┏━━

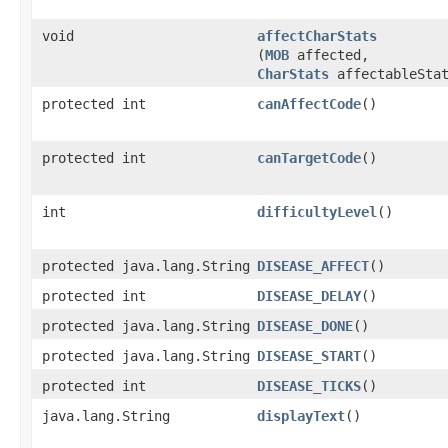
void
affectCharStats
(
MOB
affected,
CharStats
affectableStat
protected int
canAffectCode
()
protected int
canTargetCode
()
int
difficultyLevel
()
protected java.lang.String
DISEASE_AFFECT
()
protected int
DISEASE_DELAY
()
protected java.lang.String
DISEASE_DONE
()
protected java.lang.String
DISEASE_START
()
protected int
DISEASE_TICKS
()
java.lang.String
displayText
()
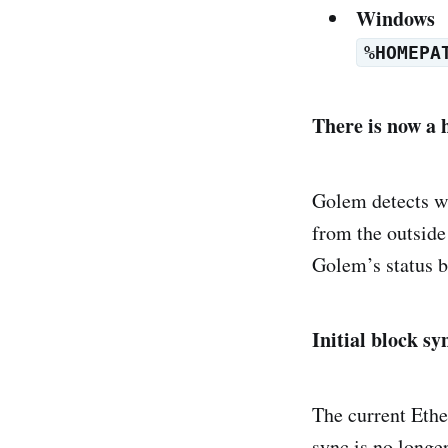
Windows
%HOMEPA
There is now a 
Golem detects w
from the outside
Golem’s status b
Initial block sy
The current Ether
sync is no longe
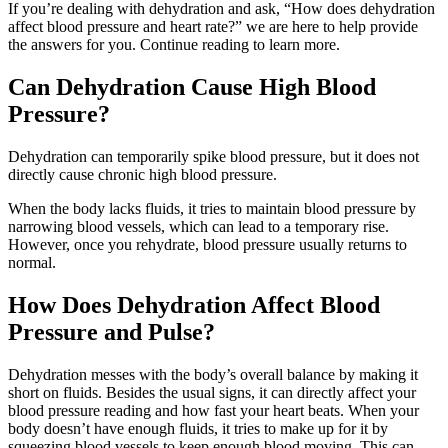
If you’re dealing with dehydration and ask, “How does dehydration
affect blood pressure and heart rate?” we are here to help provide
the answers for you. Continue reading to learn more.
Can Dehydration Cause High Blood
Pressure?
Dehydration can temporarily spike blood pressure, but it does not
directly cause chronic high blood pressure.
When the body lacks fluids, it tries to maintain blood pressure by
narrowing blood vessels, which can lead to a temporary rise.
However, once you rehydrate, blood pressure usually returns to
normal.
How Does Dehydration Affect Blood
Pressure and Pulse?
Dehydration messes with the body’s overall balance by making it
short on fluids. Besides the usual signs, it can directly affect your
blood pressure reading and how fast your heart beats. When your
body doesn’t have enough fluids, it tries to make up for it by
squeezing blood vessels to keep enough blood moving. This can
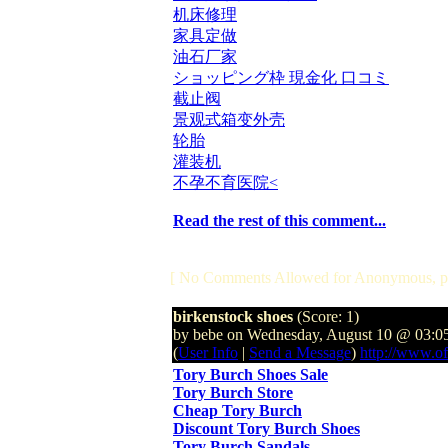
机床修理
家具定做
油石厂家
ショッピング枠 現金化 口コミ
截止阀
景观式箱变外壳
轮胎
灌装机
不孕不育医院<
Read the rest of this comment...
[ No Comments Allowed for Anonymous, p
birkenstock shoes
(Score: 1)
by bebe on Wednesday, August 10 @ 03:0
(
User Info
|
Send a Message
)
http://www.of
Tory Burch Shoes Sale
Tory Burch Store
Cheap Tory Burch
Discount Tory Burch Shoes
Tory Burch Sandals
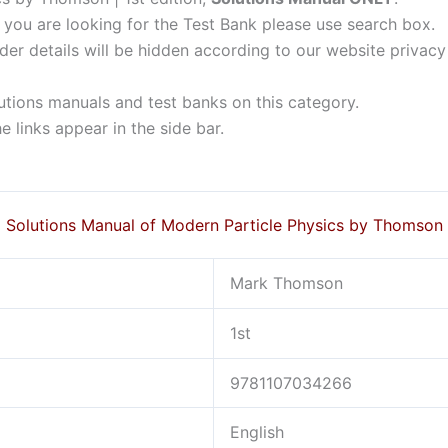
f you are looking for the Test Bank please use search box.
der details will be hidden according to our website privacy
lutions manuals and test banks on this category.
 links appear in the side bar.
Solutions Manual of Modern Particle Physics by Thomson
Mark Thomson
1st
9781107034266
English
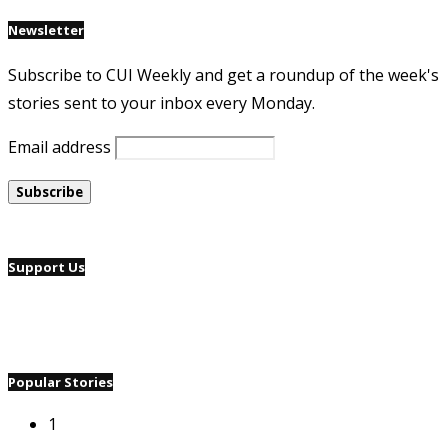
Newsletter
Subscribe to CUI Weekly and get a roundup of the week's
stories sent to your inbox every Monday.
Email address
Support Us
Popular Stories
1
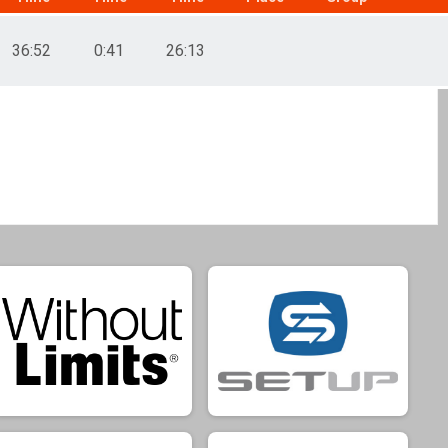
36:52
0:41
26:13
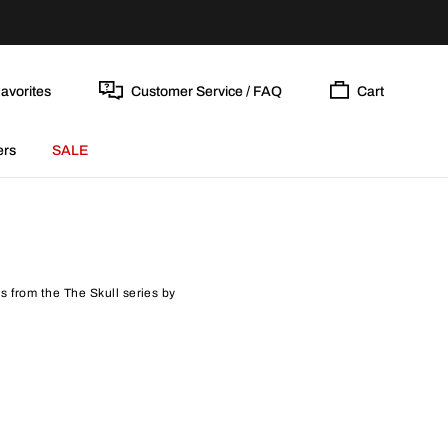
avorites
Customer Service / FAQ
Cart
ers
SALE
ls from the The Skull series by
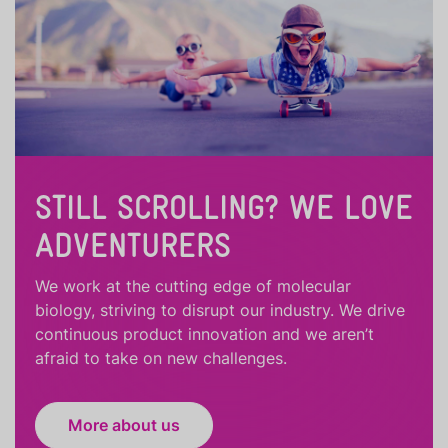
STILL SCROLLING? WE LOVE
ADVENTURERS
We work at the cutting edge of molecular
biology, striving to disrupt our industry. We drive
continuous product innovation and we aren’t
afraid to take on new challenges.
More about us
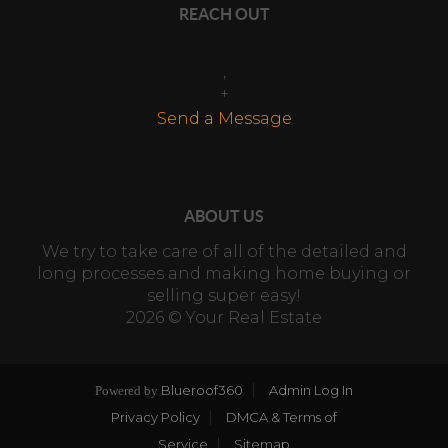
REACH OUT
,
+
Send a Message
ABOUT US
We try to take care of all of the detailed and
long processes and making home buying or
selling super easy!
2026
© Your Real Estate
Blueroof360
Admin Log In
Powered by
Privacy Policy
DMCA & Terms of
Service
Sitemap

┗━━

- _Activity_
Among the lines above, return those that contain the string "vessels".

- _Solution_
narrowing blood vessels, which can lead to a temporary rise.
squeezing blood vessels to keep enough blood moving. This can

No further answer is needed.